Shocked, shocked - No, really shocked

Jim Wiandt writes from Spain,

I thought of you and your site when I saw this the other day.  I'm aghast that such a thing can even be legal.  And by one of the largest U.S. companies.

I know you're very technically focused and international, so thought you'd appreciate it.  I've run into this firsthand, as one of my coworkers just mysteriously stopped receiving email from me in December...costing us a month of missed billing/invoicing.

It's just really beyond belief.  And the fact that they have remained glib even about this speaks to 1) their enormous stupidity and 2) the weight of their confidence in the legal draw fund.

I'm completely flabbergasted by this. I got not even a rejection message to all the emails I'd sent. No warning no nothing...just cut off from the U.S. And the ban is STILL on. From December through yesterday, I've been unable to get anything to Verizon customers in the U.S. from Europe. In addition to being highly annoying and wrong, it has the vague ring of something more insidious to it...were I a conspiracist.

Why am I hearing about this outrage first from Jim?

Bernard-Henri Lévy follows Alexis de Tocqueville

In one of the most interesting cross-cultural projects of recent times, The Atlantic has commissioned French public intellectual Bernard-Henri Lévy, to take a trip through the United States, following Alexis de Tocqueville's 1831 footsteps. The first instalment of M Lévy's findings appear in the current (May) issue, which I encourage you to pick up even though the text is, astonishingly, available online. Where Tocqueville drew a series of broad generalizations about America and about democracy in action from his encounters, M Lévy piles up the anecdotes and lets inferences and conclusions precipitate. The installment ends with the declaration that we have become a nation of ideologues, a proposition that I'm very unhappy about having to agree with. And we have refashioned religion into something that no pious person of a century ago (much less a millennium or two) would recognize as religion. Our deity appears, in practice, to be part animist presence, part Clark Kent - a regular guy with super powers. He demands no sacrifices and will forgive all members of the club.

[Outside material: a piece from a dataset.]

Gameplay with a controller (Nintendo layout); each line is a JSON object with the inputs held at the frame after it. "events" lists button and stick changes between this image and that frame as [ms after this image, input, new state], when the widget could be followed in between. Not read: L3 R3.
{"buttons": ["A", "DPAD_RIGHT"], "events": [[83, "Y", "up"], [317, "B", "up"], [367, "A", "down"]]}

I don't know quite how I got this, but it's the English translation of M Lévy's interview with France-Amérique, and quite interesting in its own right. Edward Rothstein, in the Times yesterday, gave the project high marks. Be sure not to miss the anticipation, in each of these linked articles, of the installment in which, flying the author over the Grand Canyon, a helicopter pilot notes that it may have been carved by Noah's Flood.

And in Cooperstown, M Lévy finds a curious mixture of willful self-deception - nobody really believes the Genesis of baseball promulgated by the Hall of Fame - and secular religion - an awed man refers in hushed tones to imagined on-site sepulchres of great ball players.

As readers of this site will understand from my constant hectoring, religious and moral values in Cooperstown America have little to do with the either the Hebrew Bible or the New Testament beyond the wallpaper effects of Tim LaHay's exciting Tribulation novels. Christianity has been boiled down to an accessible Costco of the soul. You need only sign up and affirm your membership. You can go on with your regularly scheduled activities with a clear conscience, and, as for the unscheduled activities that you wouldn't want anybody to know about, they'll be forgiven upon request.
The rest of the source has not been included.